The Nokia 770 Internet Tablet is a compromise between size and usability. It's always the way with small devices -- portable media centres, handhelds and smartphones have the same issue, for example. The hardware needs to be small enough that users will be bothered to carry it around, but large enough to be usable in the situation for which it is intended.
In this case, the screen is all-important, and Nokia has certainly gone to town in terms of its quality. It delivers 800 pixels of width and 480 of height, in a physical area 90mm wide and 55mm tall. It's crisp and more than bright enough.
The screen is touch-sensitive, and a stylus sits in a slot on the back of the casing. If you have stubby fingers you might need to use this regularly, as the icons and menus can often be quite small. On the left side of the screen are a couple of buttons and a navigation pad.
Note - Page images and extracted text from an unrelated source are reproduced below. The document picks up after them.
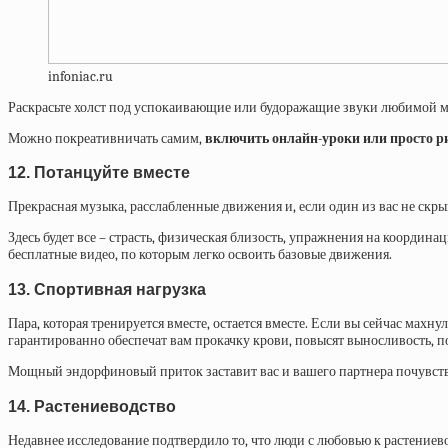
infoniac.ru
Раскрасьте холст под успокаивающие или будоражащие звуки любимой муз
Можно покреативничать самим,
включить онлайн-уроки или просто р
12. Потанцуйте вместе
Прекрасная музыка, расслабленные движения и, если один из вас не скры
Здесь будет все – страсть, физическая близость, упражнения на координа
бесплатные видео, по которым легко освоить базовые движения.
13. Спортивная нагрузка
Пара, которая тренируется вместе, остается вместе. Если вы сейчас махн
гарантированно обеспечат вам прокачку крови, повысят выносливость, 
Мощный эндорфиновый приток заставит вас и вашего партнера почувств
14. Растениеводство
Недавнее исследование подтвердило то, что люди с любовью к растениев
These get you around the device without needing to tap at the screen, for example calling up menus and taking you to the Home screen.
On the upper-left edge, alongside the power button, are two really useful buttons. One lets you see the current window in full screen (great for Web use and looking at photos and video), and the other is a zoom rocker.
On the bottom edge of the casing is a 3.5mm headphone connector, USB port and mains power jack. These are not protected in any way. To their right is a slot for an RS-MMC card -- and this is protected by a cover that is attached to the hardware.
Nokia provides no less than two protection systems for the 770. There's a solid slide-on cover that can be used to protect the entire front face of the device, and a drawstring bag. You also get a USB cable to connect the device to a PC, and a printed manual.
Two rather tacky-looking bits of plastic turn out to fit together to form a desk stand -- you rest the 770 on this and it sits at an angle of about 45 degrees. With no rubberised stoppers on the feet of the stand there is a tendency for it to slide about when you prod the 770's screen.